● Task statement
Report every line of the records that contains the string "appel", copying each such line in full. Case counts when matching.

● Material provided

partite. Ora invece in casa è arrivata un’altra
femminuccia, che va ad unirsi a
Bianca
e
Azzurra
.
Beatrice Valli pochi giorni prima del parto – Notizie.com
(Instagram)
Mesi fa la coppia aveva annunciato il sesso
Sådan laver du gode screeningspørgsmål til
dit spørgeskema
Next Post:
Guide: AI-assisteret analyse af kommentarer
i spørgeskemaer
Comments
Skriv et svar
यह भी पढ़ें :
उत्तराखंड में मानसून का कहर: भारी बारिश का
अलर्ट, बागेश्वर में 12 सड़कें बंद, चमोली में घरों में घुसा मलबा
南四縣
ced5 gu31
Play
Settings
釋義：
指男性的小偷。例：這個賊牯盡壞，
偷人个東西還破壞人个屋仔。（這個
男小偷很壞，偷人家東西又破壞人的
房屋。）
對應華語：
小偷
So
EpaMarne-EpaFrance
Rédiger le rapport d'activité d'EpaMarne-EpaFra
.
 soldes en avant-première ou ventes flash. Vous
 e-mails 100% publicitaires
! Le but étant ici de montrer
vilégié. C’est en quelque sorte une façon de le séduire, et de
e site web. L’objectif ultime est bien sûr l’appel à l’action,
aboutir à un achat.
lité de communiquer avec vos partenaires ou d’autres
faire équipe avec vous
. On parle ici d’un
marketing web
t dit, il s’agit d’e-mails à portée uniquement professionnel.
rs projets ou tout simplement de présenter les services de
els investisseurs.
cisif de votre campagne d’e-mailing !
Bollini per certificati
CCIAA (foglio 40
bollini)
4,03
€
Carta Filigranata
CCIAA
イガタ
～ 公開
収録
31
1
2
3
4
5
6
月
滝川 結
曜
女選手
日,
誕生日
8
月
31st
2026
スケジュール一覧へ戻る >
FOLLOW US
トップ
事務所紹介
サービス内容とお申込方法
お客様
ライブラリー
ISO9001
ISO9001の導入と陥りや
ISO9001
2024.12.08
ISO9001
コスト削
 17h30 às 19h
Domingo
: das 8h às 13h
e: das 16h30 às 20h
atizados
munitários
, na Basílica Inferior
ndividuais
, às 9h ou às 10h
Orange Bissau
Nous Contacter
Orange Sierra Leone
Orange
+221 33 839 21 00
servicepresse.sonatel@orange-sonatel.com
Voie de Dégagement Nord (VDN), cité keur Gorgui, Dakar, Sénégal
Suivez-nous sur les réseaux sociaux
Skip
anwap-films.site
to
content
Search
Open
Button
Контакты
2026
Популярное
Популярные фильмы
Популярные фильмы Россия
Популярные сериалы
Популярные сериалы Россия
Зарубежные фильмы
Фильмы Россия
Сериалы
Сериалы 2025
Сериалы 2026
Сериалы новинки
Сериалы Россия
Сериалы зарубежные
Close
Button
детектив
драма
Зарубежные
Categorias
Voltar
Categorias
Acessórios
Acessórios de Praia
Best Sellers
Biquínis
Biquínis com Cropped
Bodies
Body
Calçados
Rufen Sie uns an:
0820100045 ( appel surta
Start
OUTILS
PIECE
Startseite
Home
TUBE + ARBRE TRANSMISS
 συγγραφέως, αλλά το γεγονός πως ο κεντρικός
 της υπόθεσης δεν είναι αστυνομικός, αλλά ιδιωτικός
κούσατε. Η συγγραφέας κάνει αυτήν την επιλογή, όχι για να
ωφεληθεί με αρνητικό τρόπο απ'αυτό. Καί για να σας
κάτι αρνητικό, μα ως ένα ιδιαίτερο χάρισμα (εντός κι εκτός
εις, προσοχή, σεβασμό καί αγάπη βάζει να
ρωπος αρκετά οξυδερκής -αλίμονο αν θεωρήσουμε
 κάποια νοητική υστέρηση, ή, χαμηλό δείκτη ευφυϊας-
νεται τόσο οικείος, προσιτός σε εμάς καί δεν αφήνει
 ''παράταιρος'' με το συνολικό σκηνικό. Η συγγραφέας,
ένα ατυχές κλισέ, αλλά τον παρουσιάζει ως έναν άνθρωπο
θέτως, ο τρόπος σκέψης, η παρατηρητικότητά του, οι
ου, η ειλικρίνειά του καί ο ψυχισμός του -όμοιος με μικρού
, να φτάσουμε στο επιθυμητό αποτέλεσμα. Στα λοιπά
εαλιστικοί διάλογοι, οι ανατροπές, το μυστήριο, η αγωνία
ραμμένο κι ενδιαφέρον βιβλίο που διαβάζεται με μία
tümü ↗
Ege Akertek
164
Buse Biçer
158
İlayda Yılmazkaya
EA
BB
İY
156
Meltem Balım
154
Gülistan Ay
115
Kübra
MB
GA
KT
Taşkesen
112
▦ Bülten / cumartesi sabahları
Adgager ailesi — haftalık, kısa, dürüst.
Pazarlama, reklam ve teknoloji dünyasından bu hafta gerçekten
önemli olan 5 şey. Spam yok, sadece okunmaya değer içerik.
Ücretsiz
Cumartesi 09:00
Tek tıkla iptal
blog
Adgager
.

● Result
e site web. L’objectif ultime est bien sûr l’appel à l’action,
0820100045 ( appel surta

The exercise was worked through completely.